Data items
------------------------------------------------------------

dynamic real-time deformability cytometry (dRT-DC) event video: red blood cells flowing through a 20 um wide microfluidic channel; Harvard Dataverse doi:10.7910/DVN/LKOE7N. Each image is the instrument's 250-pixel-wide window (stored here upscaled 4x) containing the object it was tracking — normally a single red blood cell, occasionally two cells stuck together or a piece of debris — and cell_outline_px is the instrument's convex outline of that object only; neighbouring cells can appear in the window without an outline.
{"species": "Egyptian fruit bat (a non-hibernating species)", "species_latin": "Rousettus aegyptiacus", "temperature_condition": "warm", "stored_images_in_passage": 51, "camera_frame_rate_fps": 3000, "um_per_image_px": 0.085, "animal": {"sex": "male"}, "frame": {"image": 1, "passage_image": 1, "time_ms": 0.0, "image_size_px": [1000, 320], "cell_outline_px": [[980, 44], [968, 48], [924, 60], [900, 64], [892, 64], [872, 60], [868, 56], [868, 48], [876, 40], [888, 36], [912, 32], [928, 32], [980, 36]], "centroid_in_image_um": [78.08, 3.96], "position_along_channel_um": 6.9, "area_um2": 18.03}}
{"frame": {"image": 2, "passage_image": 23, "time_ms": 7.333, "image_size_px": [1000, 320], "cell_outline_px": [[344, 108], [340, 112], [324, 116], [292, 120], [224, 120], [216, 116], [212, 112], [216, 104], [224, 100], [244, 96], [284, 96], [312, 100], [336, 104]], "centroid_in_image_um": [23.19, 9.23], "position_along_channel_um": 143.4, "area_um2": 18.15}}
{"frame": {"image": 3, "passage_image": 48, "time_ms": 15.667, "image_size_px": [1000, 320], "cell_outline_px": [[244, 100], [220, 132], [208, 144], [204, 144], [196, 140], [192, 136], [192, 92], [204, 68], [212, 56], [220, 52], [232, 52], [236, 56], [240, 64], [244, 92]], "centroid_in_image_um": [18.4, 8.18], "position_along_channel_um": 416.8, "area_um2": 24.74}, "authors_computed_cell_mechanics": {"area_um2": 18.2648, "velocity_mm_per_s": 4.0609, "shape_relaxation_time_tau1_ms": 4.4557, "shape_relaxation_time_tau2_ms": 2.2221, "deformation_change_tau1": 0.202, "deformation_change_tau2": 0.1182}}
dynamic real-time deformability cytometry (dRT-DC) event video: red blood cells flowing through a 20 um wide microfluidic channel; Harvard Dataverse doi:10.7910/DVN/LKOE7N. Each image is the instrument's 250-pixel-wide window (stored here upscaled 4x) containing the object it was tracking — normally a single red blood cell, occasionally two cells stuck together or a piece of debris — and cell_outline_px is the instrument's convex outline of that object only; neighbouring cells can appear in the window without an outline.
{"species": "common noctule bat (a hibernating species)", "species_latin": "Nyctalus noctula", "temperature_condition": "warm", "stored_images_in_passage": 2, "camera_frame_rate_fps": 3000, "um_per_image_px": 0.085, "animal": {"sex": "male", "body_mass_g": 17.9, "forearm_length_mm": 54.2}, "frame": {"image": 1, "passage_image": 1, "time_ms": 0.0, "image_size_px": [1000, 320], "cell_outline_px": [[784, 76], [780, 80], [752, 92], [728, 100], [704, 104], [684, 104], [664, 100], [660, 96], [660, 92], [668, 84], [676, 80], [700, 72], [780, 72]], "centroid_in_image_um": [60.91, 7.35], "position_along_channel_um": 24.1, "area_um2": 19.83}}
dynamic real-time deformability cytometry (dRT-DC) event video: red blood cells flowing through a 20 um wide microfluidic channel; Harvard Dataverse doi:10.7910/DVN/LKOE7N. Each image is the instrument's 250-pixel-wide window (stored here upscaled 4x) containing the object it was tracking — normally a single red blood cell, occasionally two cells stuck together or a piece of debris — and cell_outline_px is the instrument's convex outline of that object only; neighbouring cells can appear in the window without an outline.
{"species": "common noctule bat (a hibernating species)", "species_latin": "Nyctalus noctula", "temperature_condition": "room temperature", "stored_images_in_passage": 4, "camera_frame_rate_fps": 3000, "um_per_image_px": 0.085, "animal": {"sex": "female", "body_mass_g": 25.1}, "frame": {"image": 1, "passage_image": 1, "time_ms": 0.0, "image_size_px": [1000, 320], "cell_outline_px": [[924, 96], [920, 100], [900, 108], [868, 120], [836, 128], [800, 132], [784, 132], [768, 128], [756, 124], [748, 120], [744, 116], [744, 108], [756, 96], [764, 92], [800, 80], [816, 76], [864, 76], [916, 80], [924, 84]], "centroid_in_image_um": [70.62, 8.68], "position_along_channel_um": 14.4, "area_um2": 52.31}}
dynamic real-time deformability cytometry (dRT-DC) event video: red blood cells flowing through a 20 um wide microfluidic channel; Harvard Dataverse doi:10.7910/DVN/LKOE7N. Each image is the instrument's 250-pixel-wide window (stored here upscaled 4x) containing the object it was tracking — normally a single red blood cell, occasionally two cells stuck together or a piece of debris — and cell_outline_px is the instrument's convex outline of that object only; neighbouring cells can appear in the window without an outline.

------------------------------------------------------------

** Exercise goal **
Repeat every entry exactly as written above.

** Solution to this exercise **
dynamic real-time deformability cytometry (dRT-DC) event video: red blood cells flowing through a 20 um wide microfluidic channel; Harvard Dataverse doi:10.7910/DVN/LKOE7N. Each image is the instrument's 250-pixel-wide window (stored here upscaled 4x) containing the object it was tracking — normally a single red blood cell, occasionally two cells stuck together or a piece of debris — and cell_outline_px is the instrument's convex outline of that object only; neighbouring cells can appear in the window without an outline.
{"species": "Egyptian fruit bat (a non-hibernating species)", "species_latin": "Rousettus aegyptiacus", "temperature_condition": "warm", "stored_images_in_passage": 51, "camera_frame_rate_fps": 3000, "um_per_image_px": 0.085, "animal": {"sex": "male"}, "frame": {"image": 1, "passage_image": 1, "time_ms": 0.0, "image_size_px": [1000, 320], "cell_outline_px": [[980, 44], [968, 48], [924, 60], [900, 64], [892, 64], [872, 60], [868, 56], [868, 48], [876, 40], [888, 36], [912, 32], [928, 32], [980, 36]], "centroid_in_image_um": [78.08, 3.96], "position_along_channel_um": 6.9, "area_um2": 18.03}}
{"frame": {"image": 2, "passage_image": 23, "time_ms": 7.333, "image_size_px": [1000, 320], "cell_outline_px": [[344, 108], [340, 112], [324, 116], [292, 120], [224, 120], [216, 116], [212, 112], [216, 104], [224, 100], [244, 96], [284, 96], [312, 100], [336, 104]], "centroid_in_image_um": [23.19, 9.23], "position_along_channel_um": 143.4, "area_um2": 18.15}}
{"frame": {"image": 3, "passage_image": 48, "time_ms": 15.667, "image_size_px": [1000, 320], "cell_outline_px": [[244, 100], [220, 132], [208, 144], [204, 144], [196, 140], [192, 136], [192, 92], [204, 68], [212, 56], [220, 52], [232, 52], [236, 56], [240, 64], [244, 92]], "centroid_in_image_um": [18.4, 8.18], "position_along_channel_um": 416.8, "area_um2": 24.74}, "authors_computed_cell_mechanics": {"area_um2": 18.2648, "velocity_mm_per_s": 4.0609, "shape_relaxation_time_tau1_ms": 4.4557, "shape_relaxation_time_tau2_ms": 2.2221, "deformation_change_tau1": 0.202, "deformation_change_tau2": 0.1182}}
dynamic real-time deformability cytometry (dRT-DC) event video: red blood cells flowing through a 20 um wide microfluidic channel; Harvard Dataverse doi:10.7910/DVN/LKOE7N. Each image is the instrument's 250-pixel-wide window (stored here upscaled 4x) containing the object it was tracking — normally a single red blood cell, occasionally two cells stuck together or a piece of debris — and cell_outline_px is the instrument's convex outline of that object only; neighbouring cells can appear in the window without an outline.
{"species": "common noctule bat (a hibernating species)", "species_latin": "Nyctalus noctula", "temperature_condition": "warm", "stored_images_in_passage": 2, "camera_frame_rate_fps": 3000, "um_per_image_px": 0.085, "animal": {"sex": "male", "body_mass_g": 17.9, "forearm_length_mm": 54.2}, "frame": {"image": 1, "passage_image": 1, "time_ms": 0.0, "image_size_px": [1000, 320], "cell_outline_px": [[784, 76], [780, 80], [752, 92], [728, 100], [704, 104], [684, 104], [664, 100], [660, 96], [660, 92], [668, 84], [676, 80], [700, 72], [780, 72]], "centroid_in_image_um": [60.91, 7.35], "position_along_channel_um": 24.1, "area_um2": 19.83}}
dynamic real-time deformability cytometry (dRT-DC) event video: red blood cells flowing through a 20 um wide microfluidic channel; Harvard Dataverse doi:10.7910/DVN/LKOE7N. Each image is the instrument's 250-pixel-wide window (stored here upscaled 4x) containing the object it was tracking — normally a single red blood cell, occasionally two cells stuck together or a piece of debris — and cell_outline_px is the instrument's convex outline of that object only; neighbouring cells can appear in the window without an outline.
{"species": "common noctule bat (a hibernating species)", "species_latin": "Nyctalus noctula", "temperature_condition": "room temperature", "stored_images_in_passage": 4, "camera_frame_rate_fps": 3000, "um_per_image_px": 0.085, "animal": {"sex": "female", "body_mass_g": 25.1}, "frame": {"image": 1, "passage_image": 1, "time_ms": 0.0, "image_size_px": [1000, 320], "cell_outline_px": [[924, 96], [920, 100], [900, 108], [868, 120], [836, 128], [800, 132], [784, 132], [768, 128], [756, 124], [748, 120], [744, 116], [744, 108], [756, 96], [764, 92], [800, 80], [816, 76], [864, 76], [916, 80], [924, 84]], "centroid_in_image_um": [70.62, 8.68], "position_along_channel_um": 14.4, "area_um2": 52.31}}
dynamic real-time deformability cytometry (dRT-DC) event video: red blood cells flowing through a 20 um wide microfluidic channel; Harvard Dataverse doi:10.7910/DVN/LKOE7N. Each image is the instrument's 250-pixel-wide window (stored here upscaled 4x) containing the object it was tracking — normally a single red blood cell, occasionally two cells stuck together or a piece of debris — and cell_outline_px is the instrument's convex outline of that object only; neighbouring cells can appear in the window without an outline.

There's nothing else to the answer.